University of Grenoble 1/CNRS, LIPhy UMR 5588, Grenoble, France.
Opt Lett. 2013 Jul 15;38(14):2401-3. doi: 10.1364/OL.38.002401.
We describe the effect of optical aberrations on fluorescence fluctuations microscopy (FFM), when focusing through a single living cell. FFM measurements are performed in an aqueous fluorescent solution and prove to be a highly sensitive tool to assess the optical aberrations introduced by the cell.

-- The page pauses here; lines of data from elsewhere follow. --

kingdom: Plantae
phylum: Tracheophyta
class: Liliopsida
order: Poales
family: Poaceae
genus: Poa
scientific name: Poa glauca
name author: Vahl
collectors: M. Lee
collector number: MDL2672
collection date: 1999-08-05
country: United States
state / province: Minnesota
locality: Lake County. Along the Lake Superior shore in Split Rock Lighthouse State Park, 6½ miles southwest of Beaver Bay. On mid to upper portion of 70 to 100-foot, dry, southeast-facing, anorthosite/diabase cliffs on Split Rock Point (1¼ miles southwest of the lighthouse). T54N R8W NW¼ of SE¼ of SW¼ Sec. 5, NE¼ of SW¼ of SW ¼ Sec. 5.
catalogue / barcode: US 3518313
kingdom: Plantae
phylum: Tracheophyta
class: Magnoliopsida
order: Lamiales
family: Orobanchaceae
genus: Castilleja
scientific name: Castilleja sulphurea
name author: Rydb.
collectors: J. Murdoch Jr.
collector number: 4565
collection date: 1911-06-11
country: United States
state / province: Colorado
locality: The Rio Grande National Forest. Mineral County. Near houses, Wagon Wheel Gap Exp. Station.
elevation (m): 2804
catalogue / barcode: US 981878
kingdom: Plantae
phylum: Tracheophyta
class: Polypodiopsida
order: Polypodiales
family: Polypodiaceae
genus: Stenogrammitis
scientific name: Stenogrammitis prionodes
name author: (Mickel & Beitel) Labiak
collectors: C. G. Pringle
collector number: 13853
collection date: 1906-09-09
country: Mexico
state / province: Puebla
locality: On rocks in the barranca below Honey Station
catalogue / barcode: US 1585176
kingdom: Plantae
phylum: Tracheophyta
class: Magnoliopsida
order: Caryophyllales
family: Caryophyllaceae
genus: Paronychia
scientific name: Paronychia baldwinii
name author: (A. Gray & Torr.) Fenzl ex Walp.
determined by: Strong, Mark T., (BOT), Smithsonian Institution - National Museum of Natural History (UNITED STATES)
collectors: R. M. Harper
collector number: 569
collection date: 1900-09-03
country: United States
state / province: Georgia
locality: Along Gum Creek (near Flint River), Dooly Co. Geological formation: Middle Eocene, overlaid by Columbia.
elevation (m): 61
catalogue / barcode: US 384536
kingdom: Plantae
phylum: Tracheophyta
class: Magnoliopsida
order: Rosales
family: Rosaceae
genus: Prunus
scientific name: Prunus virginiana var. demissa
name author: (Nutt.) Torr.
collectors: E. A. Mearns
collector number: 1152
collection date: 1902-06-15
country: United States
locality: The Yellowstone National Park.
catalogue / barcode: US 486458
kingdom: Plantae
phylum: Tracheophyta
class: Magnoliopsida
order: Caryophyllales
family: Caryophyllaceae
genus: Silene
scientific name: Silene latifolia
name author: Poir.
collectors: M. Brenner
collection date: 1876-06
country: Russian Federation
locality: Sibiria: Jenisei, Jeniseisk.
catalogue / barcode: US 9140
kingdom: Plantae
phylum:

We demonstrate an adaptive optics (AO) system to remove the aberration-related bias in the FFM measurements. Our data show that AO is not only useful when imaging deep in tissues but also when performing FFM measurements through a single cellular layer. This work paves the way for the application of FFM to complex three-dimensional multicellular samples.
我们描述了在通过单个活细胞聚焦时,像差对荧光波动显微镜(FFM)的影响。FFM 测量是在水性荧光溶液中进行的,事实证明这是一种非常灵敏的工具,可以评估细胞引入的像差。我们展示了一种自适应光学(AO)系统,可以消除 FFM 测量中的像差相关偏差。我们的数据表明,AO 不仅在对组织深处进行成像时有用,而且在通过单个细胞层进行 FFM 测量时也有用。这项工作为将 FFM 应用于复杂的三维多细胞样本铺平了道路。